# how to secure a effected computer



## torrk (Sep 6, 2008)

I'm having some trouble coming up with all the parts of the solution for this scenario. I've got some, which I'll explain at the end of this post, but if anybody would be willing to help, it would be greatly appreciated!

Consider the following scenario. You get an alert from the IDS telling you that somebody is trying to connect repeatedly to port 3389 of the computer at 192.168.2.124. While you are sitting at the computer, the mouse pointer starts moving by itself. Please evaluate this scenario and explain the correct response including the following:

Describe what your mental approach to these events should be.
Explain what you should do to isolate the affected computer.
After the computer is isolated, describe what should be investigated next.
List people who should be notified.
Describe what you could learn by a subsequent review of the firewall and IDS logs.

For isolating the computer, I think that would depend on how large the network is. It wouldn't just be a matter of "unplugging" that particular computer or removing it from the network. There should be a way to temporarily, I don't know, bypass it and let the rest of the network continue to function normally. Right?
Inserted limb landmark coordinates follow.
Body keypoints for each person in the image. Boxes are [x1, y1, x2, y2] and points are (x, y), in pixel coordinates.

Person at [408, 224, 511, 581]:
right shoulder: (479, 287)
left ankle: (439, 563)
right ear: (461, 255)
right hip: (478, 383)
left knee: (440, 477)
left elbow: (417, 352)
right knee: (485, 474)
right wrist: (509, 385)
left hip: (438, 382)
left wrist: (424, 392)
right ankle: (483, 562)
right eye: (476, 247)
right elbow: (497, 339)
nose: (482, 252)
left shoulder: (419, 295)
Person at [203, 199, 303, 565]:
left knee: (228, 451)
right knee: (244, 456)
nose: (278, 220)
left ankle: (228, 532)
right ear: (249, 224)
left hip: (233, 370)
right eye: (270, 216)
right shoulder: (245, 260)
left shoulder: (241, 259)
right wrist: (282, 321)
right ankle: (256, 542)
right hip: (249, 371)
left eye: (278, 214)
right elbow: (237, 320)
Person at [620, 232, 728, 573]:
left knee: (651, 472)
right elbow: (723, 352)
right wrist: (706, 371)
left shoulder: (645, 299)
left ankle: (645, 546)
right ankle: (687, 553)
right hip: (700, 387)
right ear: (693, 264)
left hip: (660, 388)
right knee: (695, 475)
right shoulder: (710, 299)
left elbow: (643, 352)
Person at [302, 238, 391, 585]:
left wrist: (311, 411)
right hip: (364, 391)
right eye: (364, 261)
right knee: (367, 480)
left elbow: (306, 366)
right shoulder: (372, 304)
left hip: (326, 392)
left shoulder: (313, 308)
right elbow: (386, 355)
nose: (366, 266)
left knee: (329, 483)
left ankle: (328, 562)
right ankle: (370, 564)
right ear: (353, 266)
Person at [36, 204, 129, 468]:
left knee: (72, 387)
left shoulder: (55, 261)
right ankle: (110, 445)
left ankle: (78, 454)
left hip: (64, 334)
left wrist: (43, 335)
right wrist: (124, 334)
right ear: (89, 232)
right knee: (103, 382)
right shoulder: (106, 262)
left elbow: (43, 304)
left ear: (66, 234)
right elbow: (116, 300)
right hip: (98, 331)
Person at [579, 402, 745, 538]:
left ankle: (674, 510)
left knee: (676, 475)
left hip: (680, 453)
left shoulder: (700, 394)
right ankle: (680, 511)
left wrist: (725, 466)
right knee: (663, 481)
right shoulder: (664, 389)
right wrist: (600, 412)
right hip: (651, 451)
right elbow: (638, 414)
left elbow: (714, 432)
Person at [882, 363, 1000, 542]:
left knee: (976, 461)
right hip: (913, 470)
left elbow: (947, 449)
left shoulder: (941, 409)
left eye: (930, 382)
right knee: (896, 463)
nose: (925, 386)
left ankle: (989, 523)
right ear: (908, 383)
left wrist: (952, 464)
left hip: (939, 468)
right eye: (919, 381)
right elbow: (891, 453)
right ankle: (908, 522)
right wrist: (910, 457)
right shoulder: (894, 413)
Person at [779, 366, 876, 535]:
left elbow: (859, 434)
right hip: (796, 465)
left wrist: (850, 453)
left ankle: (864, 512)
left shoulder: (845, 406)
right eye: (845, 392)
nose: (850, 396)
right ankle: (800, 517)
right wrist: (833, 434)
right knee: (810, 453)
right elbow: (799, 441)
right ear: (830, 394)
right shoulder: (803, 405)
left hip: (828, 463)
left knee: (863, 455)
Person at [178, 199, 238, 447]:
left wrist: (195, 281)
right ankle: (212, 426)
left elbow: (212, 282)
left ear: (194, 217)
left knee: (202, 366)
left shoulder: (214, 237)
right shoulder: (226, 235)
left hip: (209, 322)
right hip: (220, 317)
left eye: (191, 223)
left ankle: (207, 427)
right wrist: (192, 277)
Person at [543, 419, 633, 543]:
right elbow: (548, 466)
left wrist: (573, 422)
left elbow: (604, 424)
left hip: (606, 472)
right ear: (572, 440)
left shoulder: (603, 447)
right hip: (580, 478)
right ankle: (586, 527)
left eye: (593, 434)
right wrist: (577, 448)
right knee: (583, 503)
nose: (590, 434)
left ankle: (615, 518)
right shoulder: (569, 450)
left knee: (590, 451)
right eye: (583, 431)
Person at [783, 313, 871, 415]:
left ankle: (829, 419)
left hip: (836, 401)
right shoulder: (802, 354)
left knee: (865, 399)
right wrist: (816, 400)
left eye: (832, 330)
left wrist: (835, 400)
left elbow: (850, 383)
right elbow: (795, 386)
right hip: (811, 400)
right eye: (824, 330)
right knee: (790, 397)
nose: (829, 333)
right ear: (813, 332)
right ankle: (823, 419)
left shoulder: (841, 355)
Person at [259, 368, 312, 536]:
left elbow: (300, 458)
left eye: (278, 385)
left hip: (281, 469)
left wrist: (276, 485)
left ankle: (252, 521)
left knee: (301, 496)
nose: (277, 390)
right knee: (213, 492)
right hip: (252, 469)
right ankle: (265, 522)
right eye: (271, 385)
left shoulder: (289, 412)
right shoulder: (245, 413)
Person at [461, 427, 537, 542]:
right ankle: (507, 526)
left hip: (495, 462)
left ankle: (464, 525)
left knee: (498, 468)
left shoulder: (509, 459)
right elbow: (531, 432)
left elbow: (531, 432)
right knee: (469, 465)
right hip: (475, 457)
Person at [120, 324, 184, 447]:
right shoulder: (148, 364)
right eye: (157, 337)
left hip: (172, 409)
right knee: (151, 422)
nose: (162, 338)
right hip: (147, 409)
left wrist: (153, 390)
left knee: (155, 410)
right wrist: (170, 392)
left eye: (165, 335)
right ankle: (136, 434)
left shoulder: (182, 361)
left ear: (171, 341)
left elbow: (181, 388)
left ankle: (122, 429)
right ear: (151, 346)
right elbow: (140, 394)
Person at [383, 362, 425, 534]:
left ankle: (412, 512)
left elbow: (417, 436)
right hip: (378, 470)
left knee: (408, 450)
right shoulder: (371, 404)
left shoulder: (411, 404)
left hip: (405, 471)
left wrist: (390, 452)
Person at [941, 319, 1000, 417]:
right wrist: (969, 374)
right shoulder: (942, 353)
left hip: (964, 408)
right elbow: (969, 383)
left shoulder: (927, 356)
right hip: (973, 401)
Then, after it is isolated, I'm thinking that if they were trying to get through on port 3389, I would just block that port and only open it for legitimate business with other computers in my network. But I don't know if it is that easy.

As far as the people that should be notified, I'm assuming in this scenario, I'm already the system administrator and other than the IT department head, I'm not sure who else would need to be notified. Maybe the employees so that if they see something like this happening on their computers, they would know to contact IT. Of course, you'd think, something like this happening, we'd beef up security automatically.
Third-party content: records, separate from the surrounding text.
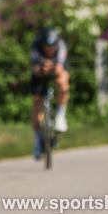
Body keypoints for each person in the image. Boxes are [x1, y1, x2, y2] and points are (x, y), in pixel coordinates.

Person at [29, 27, 70, 159]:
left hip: (57, 70)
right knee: (36, 105)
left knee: (63, 81)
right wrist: (41, 68)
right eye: (47, 47)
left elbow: (61, 67)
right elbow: (35, 69)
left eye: (52, 47)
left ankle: (60, 116)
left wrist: (55, 68)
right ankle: (37, 142)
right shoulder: (36, 46)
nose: (49, 50)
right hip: (40, 73)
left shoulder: (61, 45)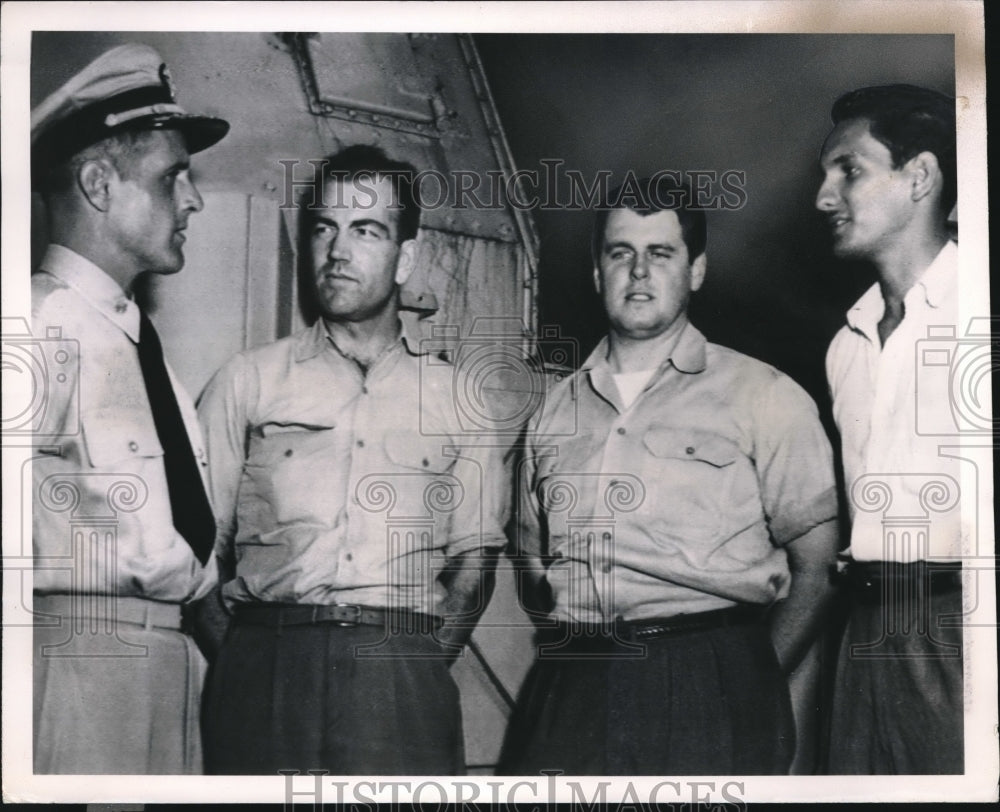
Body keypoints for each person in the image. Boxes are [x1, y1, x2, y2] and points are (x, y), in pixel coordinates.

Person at [500, 174, 840, 775]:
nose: (638, 272)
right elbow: (533, 565)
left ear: (697, 270)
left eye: (660, 254)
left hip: (708, 674)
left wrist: (748, 682)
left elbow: (816, 570)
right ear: (597, 272)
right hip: (572, 681)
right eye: (620, 252)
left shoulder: (764, 396)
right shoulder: (553, 411)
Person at [197, 144, 508, 775]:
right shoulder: (247, 382)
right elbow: (198, 550)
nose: (338, 251)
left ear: (407, 257)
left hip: (400, 675)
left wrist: (418, 662)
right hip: (267, 665)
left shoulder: (459, 400)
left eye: (366, 230)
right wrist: (246, 661)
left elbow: (474, 563)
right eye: (324, 228)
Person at [30, 43, 229, 773]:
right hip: (78, 667)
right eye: (173, 176)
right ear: (98, 183)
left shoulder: (140, 349)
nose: (194, 199)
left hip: (164, 665)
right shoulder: (34, 326)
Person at [816, 84, 963, 774]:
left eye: (849, 170)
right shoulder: (847, 346)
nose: (823, 197)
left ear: (921, 177)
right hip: (864, 630)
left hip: (962, 628)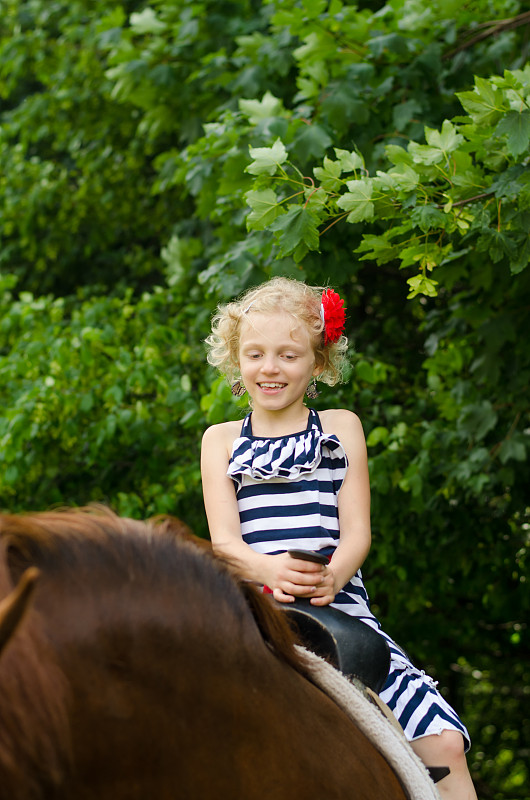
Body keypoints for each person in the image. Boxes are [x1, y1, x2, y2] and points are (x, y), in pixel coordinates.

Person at [201, 276, 477, 800]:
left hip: (341, 609)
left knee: (443, 745)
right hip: (259, 610)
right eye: (255, 354)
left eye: (288, 354)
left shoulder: (340, 427)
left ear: (319, 363)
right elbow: (225, 545)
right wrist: (272, 571)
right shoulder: (221, 441)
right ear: (236, 361)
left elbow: (357, 534)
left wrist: (333, 575)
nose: (270, 368)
I think what could be learned by a subsequent review would be the fact that maybe our firewall wasn't so strong after all and that the security would need to be analyzed more often.

I know these are very general answers so I'm looking for some more details to support what I'm trying to say. Or someone to tell me that I'm totally on the wrong track.
Thanks for any help!!


----------



## lensman3 (Oct 19, 2007)

port 3389 is:

ms-wbt-server 3389/tcp # MS WBT Server
ms-wbt-server 3389/udp # MS WBT Server

Take a look in the linux file "/etc/services". This file has the "standard/accepted" port assignements. Somebody on your local network 192.168.2.xxx/24 is searching for "other" MS-WBT Servers.

They way to identify the problem computer is to run as superuser:
/usr/sbin/tcpdump -i eth0 port 3389

and look at IP address of the offending computer. Then to get the computer off line just go unplug it! This also sounds like a homework assignment!


----------



## torrk (Sep 6, 2008)

thanks for info. yes this is a homework assignment, i just need some direction to go. I didn't know who to ask


----------